Em maio deste ano, em referência a uma matéria do New York Times, contamos aqui no blog o que estava acontecendo com o microcrédito em países como o México e a Nigéria, onde instituições bancárias foram acusadas de rechearem seus bolsos às custas de altas e – praticamente impagáveis – taxas de juros. Tratava-se de uma completa distorção nos objetivos sociais do programa originalmente proposto pelo economista Muhammad Yunus.
Desta vez, a história é com a Índia. E parece que bem pior. Seu setor de microfinanças está preocupado com o que pode se tornar a pior crise do segmento já vista no país. O clima esquentou durante as últimas semanas, quando políticos instigaram os devedores a não pagarem suas dívidas sob a alegação de que as empresas de microcrédito estariam obtendo seus maiores lucros às custas dos pobres.
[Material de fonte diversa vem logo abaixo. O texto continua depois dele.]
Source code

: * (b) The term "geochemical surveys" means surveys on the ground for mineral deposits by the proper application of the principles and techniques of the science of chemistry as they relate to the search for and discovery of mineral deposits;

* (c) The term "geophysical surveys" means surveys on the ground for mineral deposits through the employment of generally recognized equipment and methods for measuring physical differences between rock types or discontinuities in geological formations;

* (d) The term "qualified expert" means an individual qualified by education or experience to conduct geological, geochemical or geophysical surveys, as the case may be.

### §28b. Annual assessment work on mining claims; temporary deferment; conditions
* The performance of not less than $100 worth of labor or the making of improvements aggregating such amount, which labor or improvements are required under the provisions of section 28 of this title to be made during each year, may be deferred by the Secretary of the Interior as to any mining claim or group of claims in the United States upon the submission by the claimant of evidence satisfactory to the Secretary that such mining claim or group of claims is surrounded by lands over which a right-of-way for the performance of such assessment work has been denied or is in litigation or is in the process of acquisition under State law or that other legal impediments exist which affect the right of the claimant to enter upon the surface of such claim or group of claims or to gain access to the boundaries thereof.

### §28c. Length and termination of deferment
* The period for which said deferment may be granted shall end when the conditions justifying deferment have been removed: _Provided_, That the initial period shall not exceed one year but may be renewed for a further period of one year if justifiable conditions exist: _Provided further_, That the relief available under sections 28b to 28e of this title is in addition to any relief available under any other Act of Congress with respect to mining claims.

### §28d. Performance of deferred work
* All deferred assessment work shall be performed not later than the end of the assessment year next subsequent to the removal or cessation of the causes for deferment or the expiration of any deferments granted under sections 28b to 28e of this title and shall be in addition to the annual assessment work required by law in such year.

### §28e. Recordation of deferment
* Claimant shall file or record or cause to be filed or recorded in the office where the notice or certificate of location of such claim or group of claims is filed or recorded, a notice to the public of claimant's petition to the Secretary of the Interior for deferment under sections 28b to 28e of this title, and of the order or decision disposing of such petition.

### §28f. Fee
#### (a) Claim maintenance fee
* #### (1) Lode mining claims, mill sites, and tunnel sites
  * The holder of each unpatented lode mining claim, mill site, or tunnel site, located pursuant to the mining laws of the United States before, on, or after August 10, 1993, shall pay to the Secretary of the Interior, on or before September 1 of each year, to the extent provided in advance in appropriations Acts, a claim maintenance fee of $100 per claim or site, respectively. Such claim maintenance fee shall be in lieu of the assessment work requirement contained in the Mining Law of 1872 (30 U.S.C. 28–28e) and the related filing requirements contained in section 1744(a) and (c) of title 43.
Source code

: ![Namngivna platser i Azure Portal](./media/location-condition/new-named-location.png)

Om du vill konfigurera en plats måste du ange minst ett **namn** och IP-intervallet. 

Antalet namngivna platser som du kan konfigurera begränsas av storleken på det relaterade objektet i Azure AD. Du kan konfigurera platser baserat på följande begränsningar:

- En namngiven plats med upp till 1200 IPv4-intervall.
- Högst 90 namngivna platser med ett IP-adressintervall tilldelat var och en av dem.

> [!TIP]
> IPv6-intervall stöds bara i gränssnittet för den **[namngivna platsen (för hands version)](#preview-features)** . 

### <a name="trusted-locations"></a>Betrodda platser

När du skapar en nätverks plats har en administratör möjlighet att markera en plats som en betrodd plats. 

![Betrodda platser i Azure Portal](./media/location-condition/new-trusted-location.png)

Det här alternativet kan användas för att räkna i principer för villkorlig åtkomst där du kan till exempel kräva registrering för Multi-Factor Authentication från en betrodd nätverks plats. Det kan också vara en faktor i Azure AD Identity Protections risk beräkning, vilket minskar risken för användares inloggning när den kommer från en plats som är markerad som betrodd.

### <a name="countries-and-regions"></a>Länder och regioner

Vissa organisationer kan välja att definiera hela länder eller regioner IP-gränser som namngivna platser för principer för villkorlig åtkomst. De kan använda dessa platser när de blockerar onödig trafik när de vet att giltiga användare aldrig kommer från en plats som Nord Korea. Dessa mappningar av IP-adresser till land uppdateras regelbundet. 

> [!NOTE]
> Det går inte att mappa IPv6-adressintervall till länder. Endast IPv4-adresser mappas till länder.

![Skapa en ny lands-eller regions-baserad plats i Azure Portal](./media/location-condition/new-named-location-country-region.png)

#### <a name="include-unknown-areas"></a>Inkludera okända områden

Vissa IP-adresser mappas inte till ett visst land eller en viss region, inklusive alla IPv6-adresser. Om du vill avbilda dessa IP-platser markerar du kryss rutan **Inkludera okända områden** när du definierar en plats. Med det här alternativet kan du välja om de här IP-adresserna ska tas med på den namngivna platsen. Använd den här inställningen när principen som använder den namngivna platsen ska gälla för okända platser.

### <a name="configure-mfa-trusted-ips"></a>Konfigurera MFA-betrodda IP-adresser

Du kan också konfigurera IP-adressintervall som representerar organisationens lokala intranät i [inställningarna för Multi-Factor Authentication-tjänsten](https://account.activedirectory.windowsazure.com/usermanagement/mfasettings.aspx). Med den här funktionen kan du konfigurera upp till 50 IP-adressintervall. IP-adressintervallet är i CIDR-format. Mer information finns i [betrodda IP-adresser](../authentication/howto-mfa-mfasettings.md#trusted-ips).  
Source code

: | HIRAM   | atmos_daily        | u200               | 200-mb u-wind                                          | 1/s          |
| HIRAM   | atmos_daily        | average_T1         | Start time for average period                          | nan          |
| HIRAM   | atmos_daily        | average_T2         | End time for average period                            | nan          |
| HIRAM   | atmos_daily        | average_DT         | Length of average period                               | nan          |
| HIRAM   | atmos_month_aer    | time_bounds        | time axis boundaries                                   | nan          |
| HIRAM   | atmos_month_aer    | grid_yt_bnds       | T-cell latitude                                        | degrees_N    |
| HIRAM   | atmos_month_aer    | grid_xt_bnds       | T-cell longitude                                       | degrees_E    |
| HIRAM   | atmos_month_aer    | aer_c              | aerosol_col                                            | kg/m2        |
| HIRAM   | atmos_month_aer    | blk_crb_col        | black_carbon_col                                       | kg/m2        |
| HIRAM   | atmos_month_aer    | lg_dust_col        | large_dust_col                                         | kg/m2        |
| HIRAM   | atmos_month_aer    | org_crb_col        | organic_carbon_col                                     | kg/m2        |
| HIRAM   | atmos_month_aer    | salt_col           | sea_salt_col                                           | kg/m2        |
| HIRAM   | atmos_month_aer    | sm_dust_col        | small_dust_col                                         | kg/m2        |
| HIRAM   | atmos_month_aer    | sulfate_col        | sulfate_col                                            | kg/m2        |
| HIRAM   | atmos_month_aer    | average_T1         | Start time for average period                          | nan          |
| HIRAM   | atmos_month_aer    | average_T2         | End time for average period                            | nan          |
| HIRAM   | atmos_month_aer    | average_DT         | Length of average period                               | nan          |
Cerca de 80% do dinheiro emprestado por essas instituições foram reservados ao crédito para pessoas de baixa renda. A SKS, uma das maiores da Índia, têm crescido a taxas próximas dos 100% ao ano. Só no último mês de agosto, o banco levantou mais de US$ 350 milhões no mercado acionário. Investidores famosos como George Soros e Khosla Vinod, co-fundador da Sun Microsystems, fazem parte da carteira de acionistas da instituição.
Em resposta ao clima de revolta sobre os abusos no setor de microfinanças – e as histórias de pessoas que se suicidaram por não conseguirem quitar suas dívidas – políticos do estado de Andhra Pradesh aprovaram, no mês passado, uma legislação para controlar os empréstimos e a captação de dinheiro por esses bancos.
Mesmo depois da nova regulação, políticos continuaram incentivando as pessoas a não pagarem o que deviam, fazendo com que quase US$ 2 bilhões não chegassem aos cofres dos bancos. Credores afirmam que menos de 10% dos mutuários fizeram pagamentos nas duas últimas semanas.
As altas taxas de inadimplência, no entanto, não são uma característica dos negócios de microcrédito. Pelo contrário, quando foi criado por Yunus, o programa se destacou justamente por conseguir com que mais de 98% dos empréstimos fossem pagos em dia. Talvez essa disparidade se deva ao fato de que o que se vê na Índia não passa de uma versão desvirtuada do projeto original, que tem como objetivo final a geração de renda entre as camadas mais baixas da população.
Uma das mais importantes assistentes sociais indianas, Ela Bhatt, que lidera a Associação das Mulheres Trabalhadoras Independentes (a SEWA, em inglês), afirmou que o microcrédito não se resume à simples concessão de crédito a pessoas que precisam de dinheiro, mas envolve também juros baixos e um serviço de consultoria financeira.
“Eles [os bancos indianos] estavam mais preocupados com o crescimento – não o crescimento dos meios de vida e a situação econômica dos clientes, mas apenas o crescimento de suas instituições”, completou.
O fenômeno que se vê na Índia lembra um pouco o que está acontecendo aqui no Brasil, com o crescimento dos empréstimos pessoais e a explosão das financeiras. Só para pontuar, de acordo com o Serasa, as instituições de crédito no País estão entre as mais caloteadas nos últimos meses.